Puddle Jumping is such an underhyped novel. Considering how much people love books such as Everything, Everything (which in my opinion is far from as good as Puddle Jumping) I find it surprising that not many have picked up this one. Maybe it’s because it is self-published. Having said that, I genuinely believe so many people would enjoy this novel if they were just exposed to it. It isn’t a perfect book, of course, but it attempts do something and the way I see it, it full-heartedly achieves that goal. In the prologue, Lily makes us a promise and the story delivers it.
Basically, this is a 130-page book told from the point of view of a girl writing about her experiences falling in love with a boy who has Asperger syndrome. That’s it. There is nothing more, and yet, there is so much more.
The book’s length worried me; I wasn’t sure if Amber L. Johnson would really be able to deliver a fully fleshed out story with character development in such a small amount of space. Fortunately, I was proven wrong. It might not be a long novel but it doesn’t have to be. It expresses everything that has to be expressed and leaves you completely satisfied. The way the story is told seems effortless and you will find yourself flying through the pages and reading it in a single sitting.

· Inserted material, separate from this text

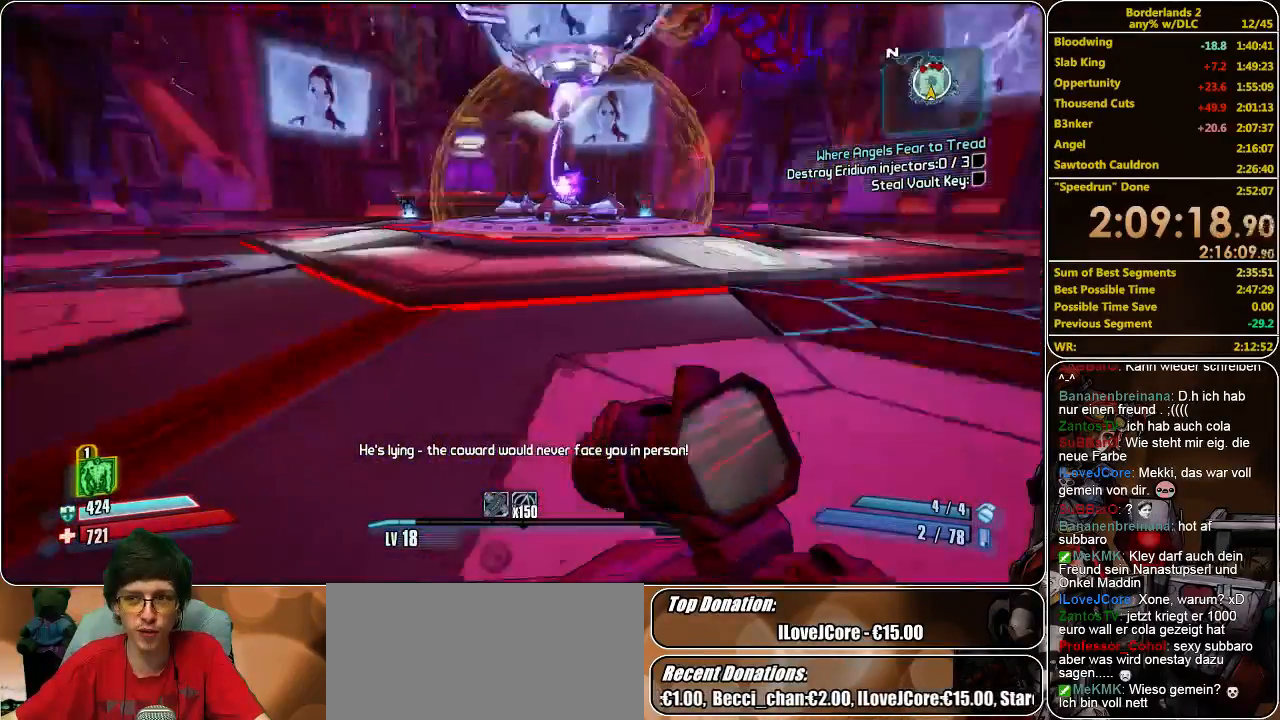
{"keys": ["w"], "mouse": [], "events": [[33, "shift", "up"]]}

I loved the characters, all of them. Lilly was very real and relatable, but what I loved most was that she told the story from a close future, meaning we heard the voice of someone who had already matured a great deal and was probably wise beyond her years. This way, I never got frustrated or annoyed when she did something silly, instead, I fully appreciated said silliness because it’s just part of being a teenager (or a human being, for that matter). The loyalty and open-mindedness she shows throughout the novella was wonderful and all I wanted was for her to get the happy ending she deserved.
Maybe if we stopped trying to achieve movie standards of greatness, we’d be happy with what we have.
Colton was great. The author managed to make him realistic (though I will admit that I don’t know anybody with Asperger’s personally and can thus not fully give a testament to the realism) and lovable. His passion for art and total honesty made him alive and I could understand why Lilly felt the way she did.
I think what I loved most about the story though, was the lack of drama. Amber L. Johnson took one issue – Asperger syndrome – and focused on that instead of adding in hundreds of other issues and dramatic events to make the book more interesting (as so many contemporary authors seem to do nowadays). This resulted in a novella that was very respectful in every regard and made me completely comfortable reading it.
Also, there is no slut-shaming, the female friendship in this novel was great and actually important and parents were supportive. This book proves how easy it can be to avoid my pet peeves if you just don’t try too hard to create unnecessary drama.
The writing flowed well though it wasn’t my favourite. Very conversational in tone and quite youthful but with some great quotes nevertheless.
Puddle Jumping is a heart-warming novella that will make you feel good about life. I recommend it to all lovers of YA contemporary; it’s such a quick read you will breeze through in a day with many things to appreciate.